Beyond Aircraft Recycling Strategies, Bioadditives Show Promise

End-of-life and product circularity are top-of-mind within the aftermarket as increasing scrutiny is placed on the recycling or disposal of everything removed from the aircraft—whether during a refurbishment or at the end of an airframe’s life. Suppliers seek system and technology solutions, and non-electric emergency floor path markings are a useful case study.

One option is recycling, where Lufthansa Technik (LHT) is using circular economy principles and a take-back commitment for its GuideU system.

“The GuideU circular journey collection point plan is a strategic initiative, [for the] first time in the industry for cabin interior, that embodies key principles of the circular economy and innovation,” says Christopher Bellieno, senior product manager at LHT.

LHT’s goals are long-term resilience and value retention of the units. “By collecting and refurbishing GuideU units, we're extending product lifecycles and reducing waste,” says Bellieno. In addition, the “closed-loop system … creates a circular flow of materials, keeping resources in use for as long as possible,” he adds.

A key challenge here is reverse logistics, especially around collecting used GuideU units. Initially, the plan is to start with Airbus facilities in Toulouse and Hamburg, plus LHT’s European Union locations.

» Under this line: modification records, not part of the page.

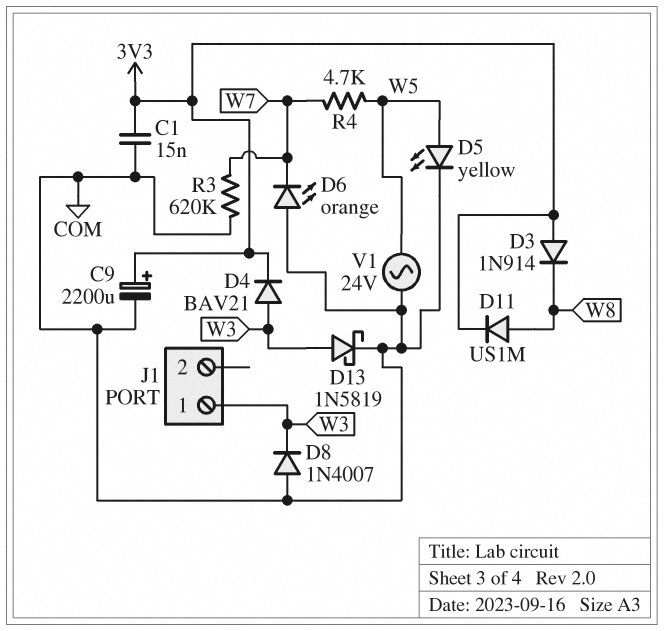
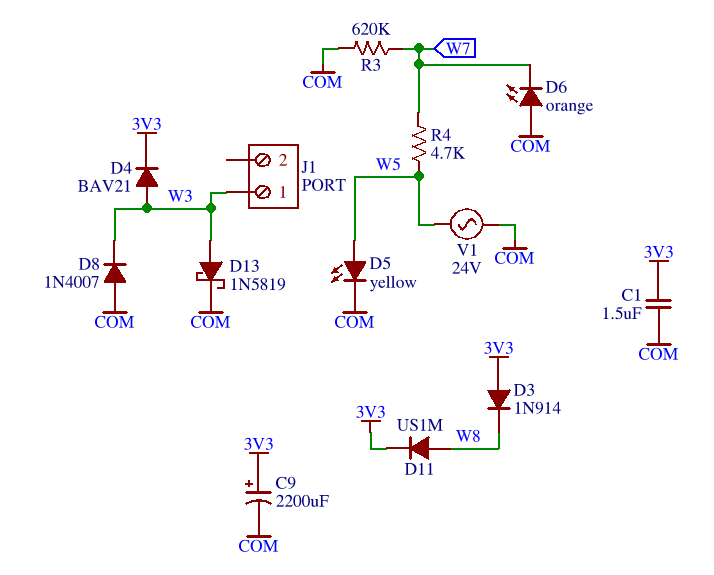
C1: 15nF (3V3, COM) -> 1.5uF (3V3, COM)

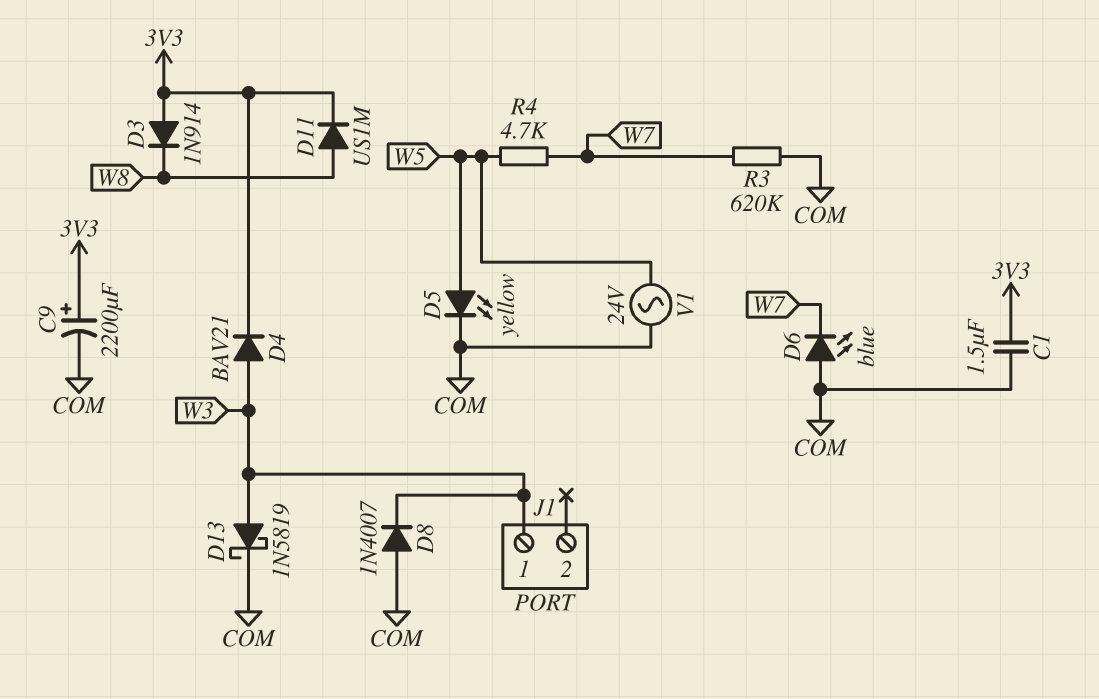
D6: LED orange (A COM, K W7) -> LED blue (A COM, K W7)

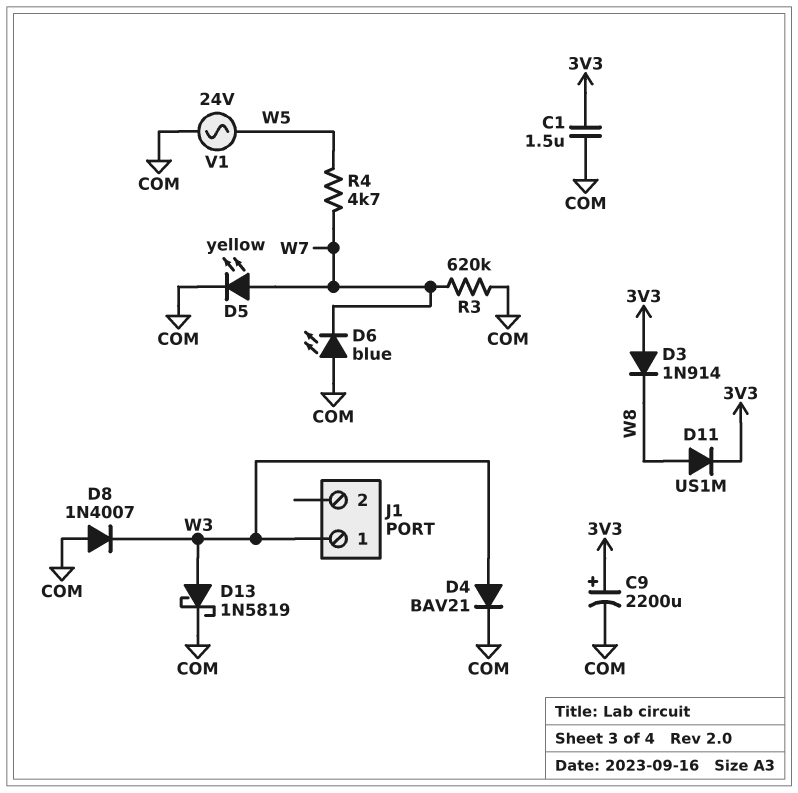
D4: diode BAV21 (A W3, K 3V3) -> diode BAV21 (A W3, K COM)
D5: LED yellow (A W5, K COM) -> LED yellow (A W7, K COM)

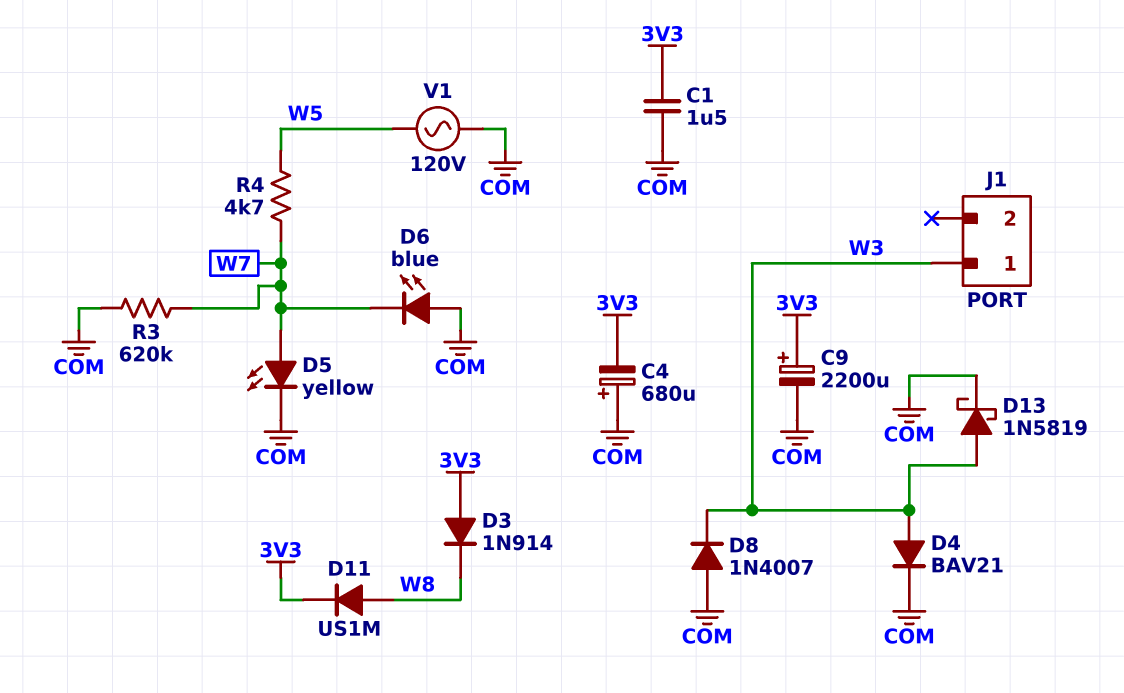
C4: none -> 680uF (plus COM, minus 3V3)
V1: AC 24V (COM, W5) -> AC 120V (COM, W5)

Further afield, airlines can return the material to the company’s logistics centers, with wider participation planned.

“The insights gained will directly influence our product development in the coming years, creating a feedback loop that enhances sustainability and circularity,” Bellieno says.

LHT is studying the carbon accounting implications for the circular journey initiative and expects to have more concrete data in 2025.

STG Aerospace is taking a different approach for its saf-Tglo eco E1 product: designing it to biodegrade in a landfill.

“We have no control over the end of life of our product,” says Tracy Vyas-Middlecoat, STG Aerospace’s research and development scientist. “We would love everyone to recycle their products, but we know that the majority of consumers will remove it from the aircraft and put it into a landfill. We wanted to cover all bases and utilize something that would not leave a trace, no matter what the disposal route.”

The fundamental problem the industry is trying to solve is preventing non-biodegradable plastics from ending up in landfills, breaking down very slowly and releasing harmful microplastics into the environment, including into water supplies and the food chain.

According to Vyas-Middlecoat, STG’s solution “breaks down into water, carbon dioxide, biomass and methane. The first three can be released into the environment to be used in animal and plant lifecycles. Methane is a standard byproduct of landfill environments and is a greenhouse gas. However, many landfills are now being set up to capture this methane, which can then be recycled into biogas to be used as fuel.”

The additive requires an active microbial atmosphere to work—for example, a landfill. In these conditions, microbes are attracted to the additive within the plastic and create a biofilm around it. They secrete enzymes that generate a catalyst for the breakdown of the complex polymer chains that make up these kinds of plastics.

“The time frame for biodegradation is influenced by the dosage of the bioadditive in the plastic, as well as the type, thickness and molecular weight of the polymer,” Vyas-Middlecoat explains. “For effective biodegradation, the polymer product must be disposed of in an active microbial environment, such as landfills, marine environments or nutrient-rich agricultural soil. It is important to note that products containing the additive will not begin to decompose while stored on a warehouse shelf or in service; the presence of an active microbial environment is essential for initiating the process.”

During the manufacturing process, the bioadditive (in pellet form) is added to the base polycarbonate during the extrusion process, creating a homogenous mix that performs in all other ways—including in recycling—as the product without the additive. STG is also working on the carbon accounting for the product, but all signs point towards a strong net positive.

“It is likely to be categorized as Scope 3 Indirect emissions for end-of-life treatment of sold products,” Vyas-Middlecoat says. “Plastic products with the additive are safe for the recycling stream, and the use of the additive does not change the recycling designation of the final product. The methane produced from the biodegradation of the product can also be captured and reused in other applications.”